The idea for the business first came to Rabie one day when he was cooking for himself while in graduate school.

"I didn't have time to keep cooking for myself. I was using multiple appliances, and I just thought there's got to be a better way to do this," he told Chicago Inno.

He said his "aha moment" came when he realized that while certain parts of cooking are "just science."

"What we've done is we took away the science and embedded that in our technology so that customers don't have to work hard," he said.

It's not just about getting an air fryer, but also getting access to Tovala meals, which Rabie said is the "central differentiation" between Tovala and other products on the market.

"For a lot of our customers, they want the Tovala meal experience — that's the core," he said. "The other things the ovens do are secondary."

Rabie said the air fryer will open Tovala to new customers.

Tovala's air fryer costs $249 or $99 with six meal orders over the course of six months. It's company's first new oven to launch since late 2018.

No 'flash in the pan'

Rabie said that Tovala has been able to avoid some of the economic headwinds that have hurt other startups through the pandemic because its product solution isn't a "flash in the pan."

"This country has been on a march towards more convenient and higher-quality food for 100 years, whether it was the invention of fast food, the drive-thru or the microwave," he said.

The company also had minimal customer-facing supply issues through all of Covid, according to Rabie.

"Our longest back-order period was probably two-and-a-half to three weeks," he said. "That laid the foundation to go and build a new product — the fact that our existing supply chain was pretty robust."
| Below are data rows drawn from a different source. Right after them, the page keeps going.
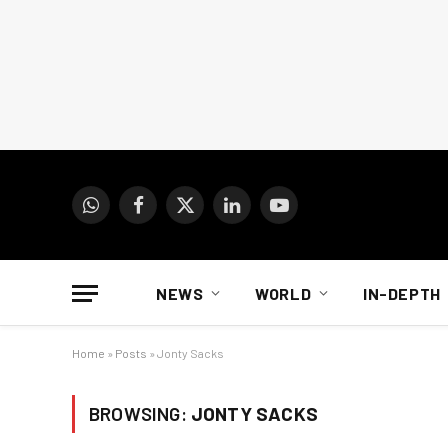
WhatsApp
Facebook
X
LinkedIn
YouTube
(Twitter)
NEWS
WORLD
IN-DEPTH
Home
»
Posts
»
Jonty Sacks
BROWSING:
JONTY SACKS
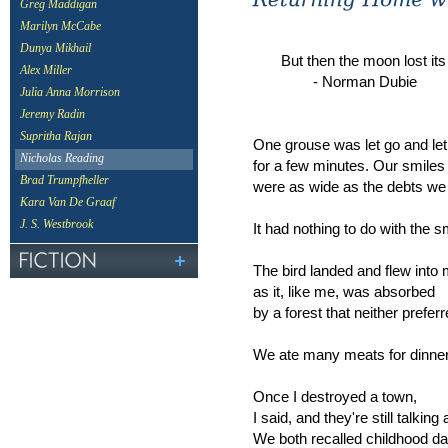
Greg Maddigan
Marilyn McCabe
Dunya Mikhail
But then the moon lost its 
Alex Miller
- Norman Dubie
Julia Anna Morrison
Jeremy Radin
Supritha Rajan
One grouse was let go and let 
Nicholas Reading
for a few minutes. Our smiles
Brad Trumpfheller
were as wide as the debts we 
Kara Van De Graaf
J. S. Westbrook
It had nothing to do with the s
The bird landed and flew into
as it, like me, was absorbed
by a forest that neither preferr
We ate many meats for dinner
Once I destroyed a town,
I said, and they're still talking 
We both recalled childhood d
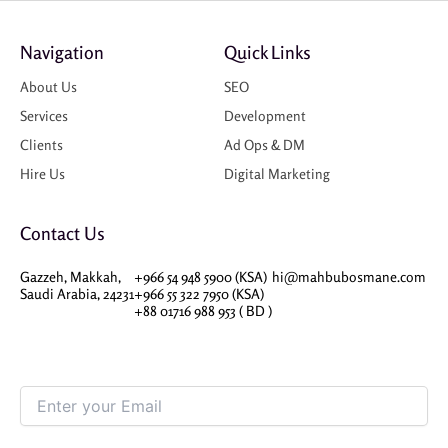
Navigation
Quick Links
About Us
SEO
Services
Development
Clients
Ad Ops & DM
Hire Us
Digital Marketing
Contact Us
Gazzeh, Makkah,
+966 54 948 5900 (KSA)
hi@mahbubosmane.com
Saudi Arabia, 24231
+966 55 322 7950 (KSA)
+88 01716 988 953 ( BD )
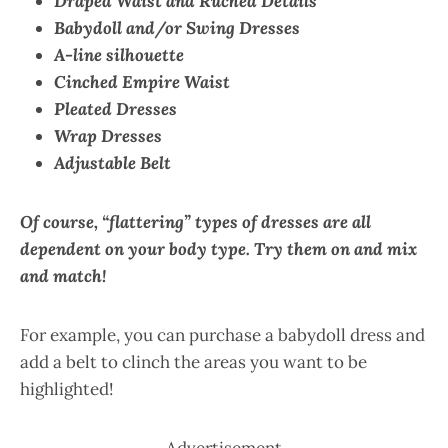
Draped Waist and Ruched Details
Babydoll and/or Swing Dresses
A-line silhouette
Cinched Empire Waist
Pleated Dresses
Wrap Dresses
Adjustable Belt
Of course, “flattering” types of dresses are all
dependent on your body type. Try them on and mix
and match!
For example, you can purchase a babydoll dress and
add a belt to clinch the areas you want to be
highlighted!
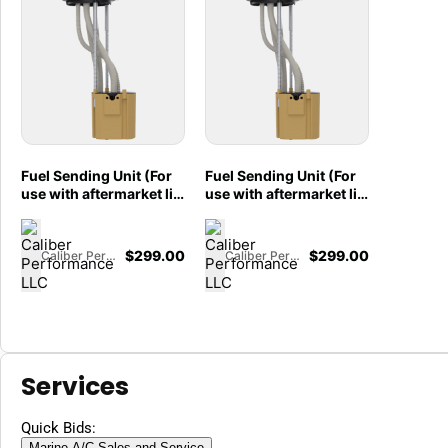
Fuel Sending Unit (For
Fuel Sending Unit (For
use with aftermarket lift
use with aftermarket lift
pumps) for 2017-2026
pumps) for 2017-2026
Ford F250/F350, Crew
Ford F250/F350, Crew
Cab Short Bed, 6.7L
Cab Long Bed, 6.7L
$
299.00
$
299.00
Caliber Performance LLC
Caliber Performance LLC
Powerstroke - 86-1001
Powerstroke - 86-1000
Services
Quick Bids:
Marine A/C Sales and Service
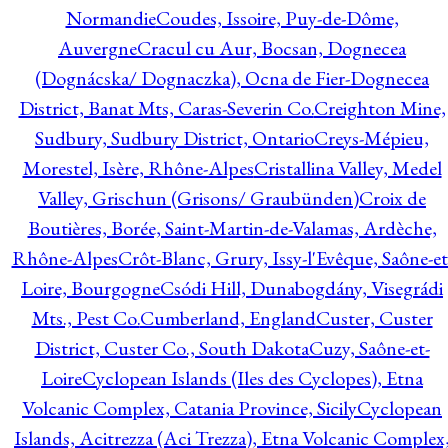
Normandie
Coudes, Issoire, Puy-de-Dôme,
Auvergne
Cracul cu Aur, Bocsan, Dognecea
(Dognácska/ Dognaczka), Ocna de Fier-Dognecea
District, Banat Mts, Caras-Severin Co.
Creighton Mine,
Sudbury, Sudbury District, Ontario
Creys-Mépieu,
Morestel, Isère, Rhône-Alpes
Cristallina Valley, Medel
Valley, Grischun (Grisons/ Graubünden)
Croix de
Boutières, Borée, Saint-Martin-de-Valamas, Ardèche,
Rhône-Alpes
Crôt-Blanc, Grury, Issy-l'Evêque, Saône-et
Loire, Bourgogne
Csódi Hill, Dunabogdány, Visegrádi
Mts., Pest Co.
Cumberland, England
Custer, Custer
District, Custer Co., South Dakota
Cuzy, Saône-et-
Loire
Cyclopean Islands (Iles des Cyclopes), Etna
Volcanic Complex, Catania Province, Sicily
Cyclopean
Islands, Acitrezza (Aci Trezza), Etna Volcanic Complex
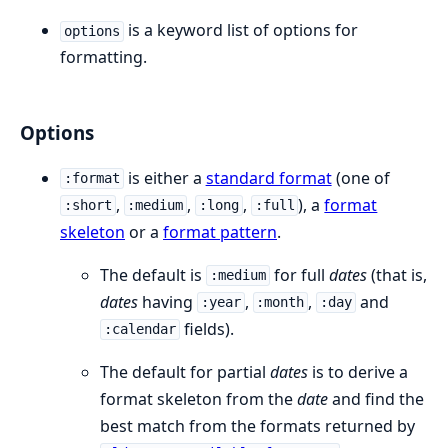
is a keyword list of options for
options
formatting.
Options
is either a
standard format
(one of
:format
,
,
,
), a
format
:short
:medium
:long
:full
skeleton
or a
format pattern
.
The default is
for full
dates
(that is,
:medium
dates
having
,
,
and
:year
:month
:day
fields).
:calendar
The default for partial
dates
is to derive a
format skeleton from the
date
and find the
best match from the formats returned by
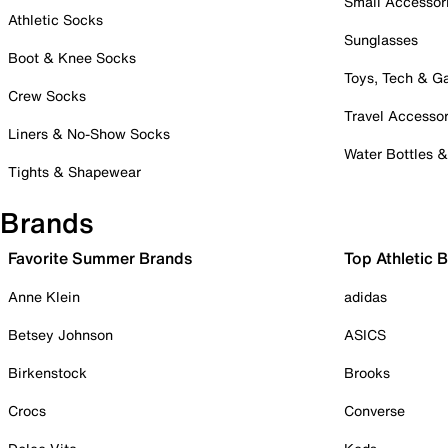
Small Accessor
Athletic Socks
Sunglasses
Boot & Knee Socks
Toys, Tech & 
Crew Socks
Travel Accessor
Liners & No-Show Socks
Water Bottles 
Tights & Shapewear
Brands
Favorite Summer Brands
Top Athletic 
Anne Klein
adidas
Betsey Johnson
ASICS
Birkenstock
Brooks
Crocs
Converse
After going through Y Combinator, a top Silicon Valley startup accelerator, Rabie admits that there was a possibility that Tovala would have stayed in Silicon Valley and never made its way back to Chicago, but in hindsight he's happy with the decision he made.

"A lot of our capital has come from Chicago. It's a great source of talent, and the bulk of our team is still based in Chicago. We've got great connections with the universities and a pretty good peer set of other food tech and food entrepreneurs," he said.

Indeed, Chicago's food and food-tech scene has taken off in recent years, and investment in food innovation has increased more than 500% between 2019 and 2021 in terms of capital raised compared to 73% nationwide, according to data from World Business Chicago.